Co-Director: Agentic Generative Video Storytelling
New multi-agent system keeps AI-generated videos consistent across scenes...
Google researchers have introduced Co-Director, a hierarchical multi-agent framework that addresses a critical flaw in generative video storytelling: maintaining narrative coherence across scenes. While diffusion models can produce stunning individual clips, chaining them into a story often leads to semantic drift—characters change appearance, plots lose direction, or inconsistencies pile up. Co-Director formalizes video storytelling as a global optimization problem, balancing the exploration of creative narrative strategies with the exploitation of effective configurations.
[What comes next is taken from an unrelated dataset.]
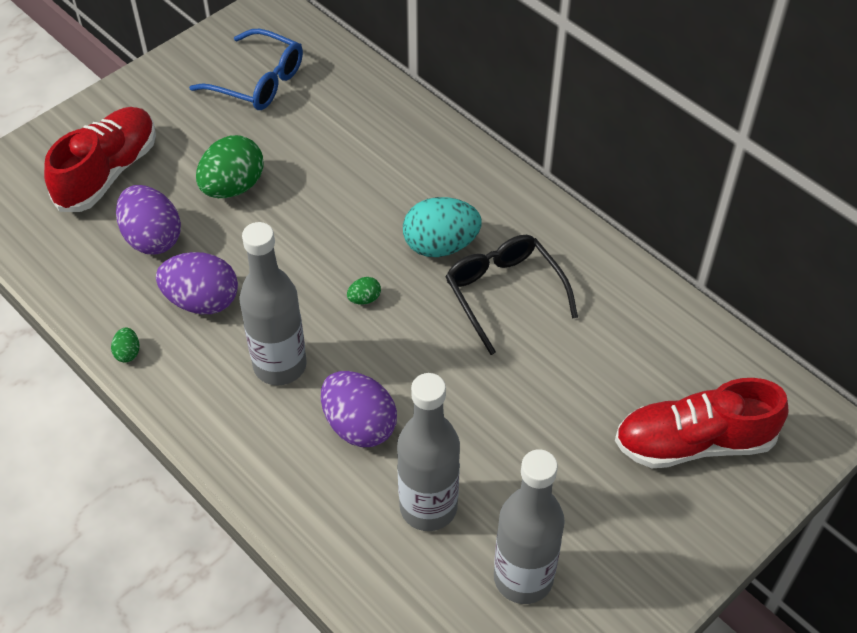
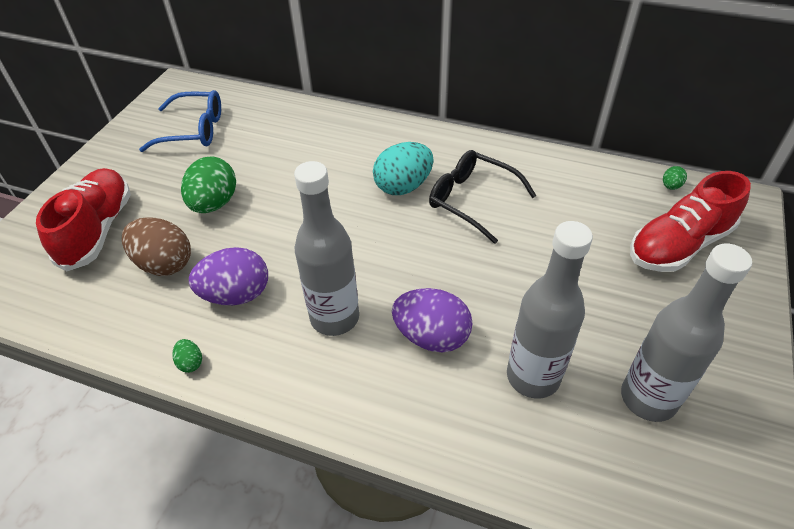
camera: 25 degrees left, 5 degrees down
purple egg [116,185,181,254] -> brown egg [122,217,191,276]
green egg [347,277,381,305] -> green egg moved to [663,166,687,190]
At the core of Co-Director is a multi-armed bandit algorithm that globally identifies promising creative directions, while a local multimodal self-refinement loop keeps character identity and sequence-level consistency intact. The team also built GenAD-Bench, a 400-scenario dataset of fictional products for personalized advertising, to evaluate the system. Results show Co-Director significantly outperforms state-of-the-art baselines, offering a principled approach that generalizes to broader cinematic narratives. This work, led by Yale Song and 15 other authors, represents a step toward turning AI video generation into a reliable storytelling engine.
- Co-Director uses a multi-armed bandit to globally explore narrative directions while a local self-refinement loop prevents identity drift.
- Outperforms state-of-the-art baselines on GenAD-Bench, a new 400-scenario dataset for personalized advertising.
- Generalizes beyond ads to broader cinematic narratives, offering a principled solution to AI video storytelling coherence.
Why It Matters
Co-Director brings reliable narrative structure to generative video, unlocking professional-grade storytelling for advertising and film.